[DIRECTIONS]
Of the entries below, restate word for word only the section that runs from the line with "into Druzhba stoppage - Orbán" to the line with "American government to", counting both ends.

[GIVEN ENTRIES]
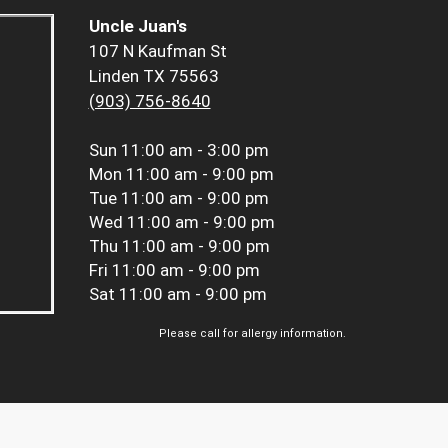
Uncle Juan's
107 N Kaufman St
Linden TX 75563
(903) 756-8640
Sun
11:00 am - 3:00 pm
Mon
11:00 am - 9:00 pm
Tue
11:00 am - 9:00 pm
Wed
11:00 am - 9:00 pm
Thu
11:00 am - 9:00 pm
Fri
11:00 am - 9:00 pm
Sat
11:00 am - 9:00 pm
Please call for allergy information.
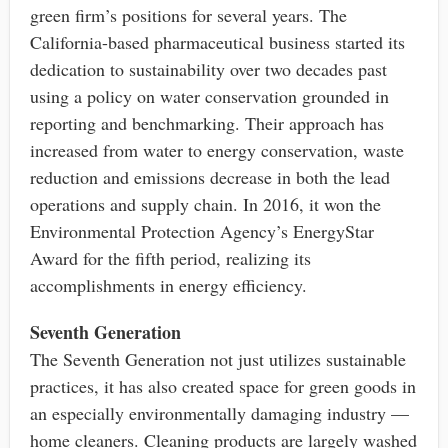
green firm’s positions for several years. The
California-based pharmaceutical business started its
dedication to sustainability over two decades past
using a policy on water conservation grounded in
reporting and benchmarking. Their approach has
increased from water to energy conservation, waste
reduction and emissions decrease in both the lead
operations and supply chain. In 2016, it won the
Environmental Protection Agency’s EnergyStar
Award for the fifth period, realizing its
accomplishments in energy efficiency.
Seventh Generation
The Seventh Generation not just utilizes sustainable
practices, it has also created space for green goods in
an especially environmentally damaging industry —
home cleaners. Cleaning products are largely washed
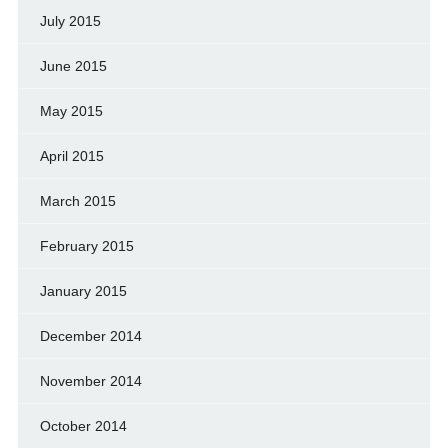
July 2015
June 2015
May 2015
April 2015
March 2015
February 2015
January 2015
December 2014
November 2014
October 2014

==

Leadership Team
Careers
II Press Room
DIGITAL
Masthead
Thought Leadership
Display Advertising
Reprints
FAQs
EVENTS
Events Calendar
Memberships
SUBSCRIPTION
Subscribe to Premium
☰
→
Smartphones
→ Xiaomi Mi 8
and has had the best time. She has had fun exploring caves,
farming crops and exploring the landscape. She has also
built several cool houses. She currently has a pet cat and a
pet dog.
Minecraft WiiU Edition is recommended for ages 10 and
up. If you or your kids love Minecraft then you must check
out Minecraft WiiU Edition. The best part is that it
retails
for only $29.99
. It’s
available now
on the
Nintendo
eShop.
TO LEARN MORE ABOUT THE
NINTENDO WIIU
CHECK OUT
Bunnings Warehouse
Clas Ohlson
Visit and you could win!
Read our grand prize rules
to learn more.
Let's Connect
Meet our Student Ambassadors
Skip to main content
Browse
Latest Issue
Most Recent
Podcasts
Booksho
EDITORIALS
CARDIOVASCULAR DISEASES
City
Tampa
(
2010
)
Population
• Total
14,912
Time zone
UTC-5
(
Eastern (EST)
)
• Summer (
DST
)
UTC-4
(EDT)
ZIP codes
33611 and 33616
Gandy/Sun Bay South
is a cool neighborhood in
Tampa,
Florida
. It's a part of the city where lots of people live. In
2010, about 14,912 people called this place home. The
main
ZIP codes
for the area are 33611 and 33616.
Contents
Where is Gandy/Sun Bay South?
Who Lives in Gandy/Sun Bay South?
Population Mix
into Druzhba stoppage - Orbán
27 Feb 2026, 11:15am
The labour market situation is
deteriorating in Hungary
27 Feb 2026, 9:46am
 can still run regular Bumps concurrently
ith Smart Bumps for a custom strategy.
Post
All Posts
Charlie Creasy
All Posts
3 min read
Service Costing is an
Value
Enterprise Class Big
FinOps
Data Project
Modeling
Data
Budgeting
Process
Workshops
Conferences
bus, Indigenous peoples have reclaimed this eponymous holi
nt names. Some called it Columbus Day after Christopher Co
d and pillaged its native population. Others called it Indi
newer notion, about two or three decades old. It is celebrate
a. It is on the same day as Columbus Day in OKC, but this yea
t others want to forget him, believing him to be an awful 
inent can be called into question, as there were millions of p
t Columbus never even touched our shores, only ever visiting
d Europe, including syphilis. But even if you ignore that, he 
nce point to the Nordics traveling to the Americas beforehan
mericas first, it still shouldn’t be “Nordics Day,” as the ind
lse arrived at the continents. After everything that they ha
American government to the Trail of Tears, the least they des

--

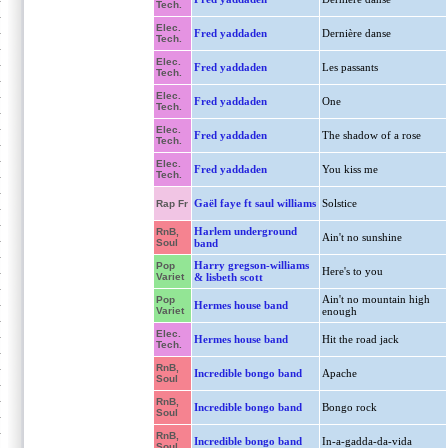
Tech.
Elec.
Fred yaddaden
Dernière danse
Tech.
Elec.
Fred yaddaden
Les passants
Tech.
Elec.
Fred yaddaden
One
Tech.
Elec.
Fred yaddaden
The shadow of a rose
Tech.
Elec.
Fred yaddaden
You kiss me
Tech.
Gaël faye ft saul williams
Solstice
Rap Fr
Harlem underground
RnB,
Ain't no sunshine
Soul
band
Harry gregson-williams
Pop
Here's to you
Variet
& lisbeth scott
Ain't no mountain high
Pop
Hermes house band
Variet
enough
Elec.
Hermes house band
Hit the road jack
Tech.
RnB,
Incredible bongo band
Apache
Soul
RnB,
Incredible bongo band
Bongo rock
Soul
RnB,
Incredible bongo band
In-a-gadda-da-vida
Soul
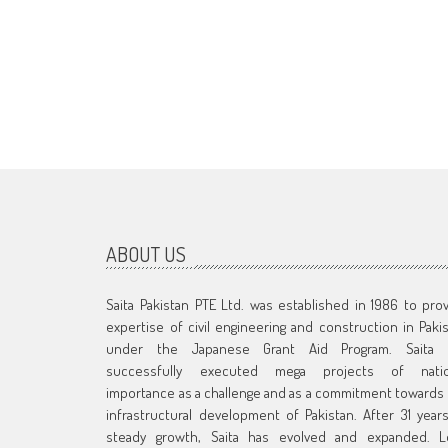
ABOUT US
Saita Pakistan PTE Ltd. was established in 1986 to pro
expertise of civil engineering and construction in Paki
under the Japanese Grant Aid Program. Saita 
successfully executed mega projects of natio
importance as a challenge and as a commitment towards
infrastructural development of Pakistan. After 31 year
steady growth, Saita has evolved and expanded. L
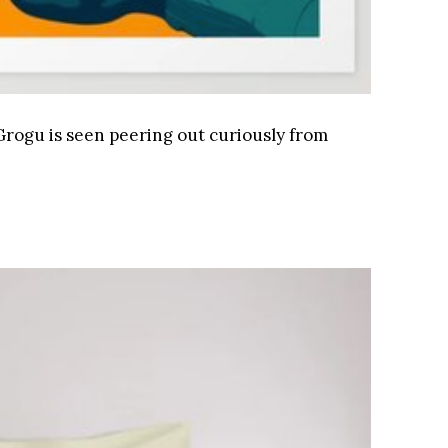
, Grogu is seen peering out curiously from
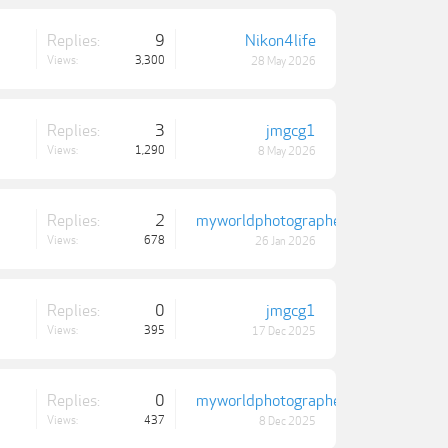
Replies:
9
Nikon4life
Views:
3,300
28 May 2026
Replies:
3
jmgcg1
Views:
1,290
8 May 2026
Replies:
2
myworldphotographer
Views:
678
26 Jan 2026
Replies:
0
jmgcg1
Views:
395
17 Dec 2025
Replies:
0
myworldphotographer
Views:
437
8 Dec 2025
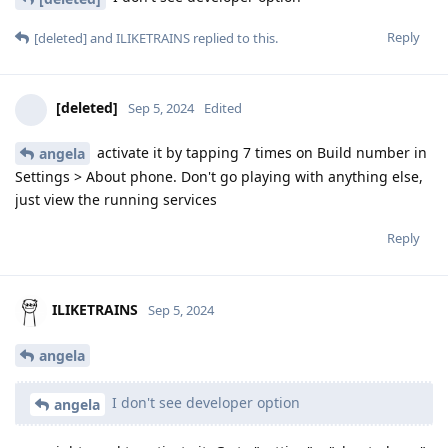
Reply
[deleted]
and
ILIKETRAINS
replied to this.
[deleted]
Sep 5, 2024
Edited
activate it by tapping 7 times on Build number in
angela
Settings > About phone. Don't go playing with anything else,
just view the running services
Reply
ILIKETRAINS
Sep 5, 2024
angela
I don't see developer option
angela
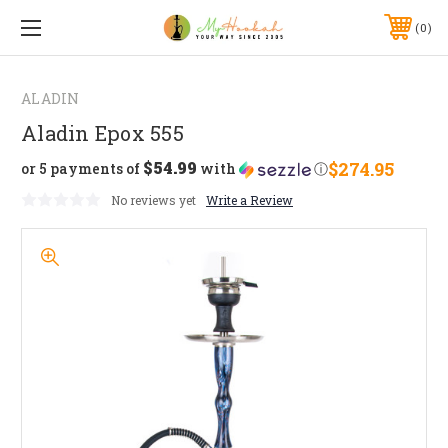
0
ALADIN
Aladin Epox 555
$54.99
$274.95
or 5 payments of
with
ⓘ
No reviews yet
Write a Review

[WRITTEN RESPONSE]
into Druzhba stoppage - Orbán
27 Feb 2026, 11:15am
The labour market situation is
deteriorating in Hungary
27 Feb 2026, 9:46am
 can still run regular Bumps concurrently
ith Smart Bumps for a custom strategy.
Post
All Posts
Charlie Creasy
All Posts
3 min read
Service Costing is an
Value
Enterprise Class Big
FinOps
Data Project
Modeling
Data
Budgeting
Process
Workshops
Conferences
bus, Indigenous peoples have reclaimed this eponymous holi
nt names. Some called it Columbus Day after Christopher Co
d and pillaged its native population. Others called it Indi
newer notion, about two or three decades old. It is celebrate
a. It is on the same day as Columbus Day in OKC, but this yea
t others want to forget him, believing him to be an awful 
inent can be called into question, as there were millions of p
t Columbus never even touched our shores, only ever visiting
d Europe, including syphilis. But even if you ignore that, he 
nce point to the Nordics traveling to the Americas beforehan
mericas first, it still shouldn’t be “Nordics Day,” as the ind
lse arrived at the continents. After everything that they ha
American government to the Trail of Tears, the least they des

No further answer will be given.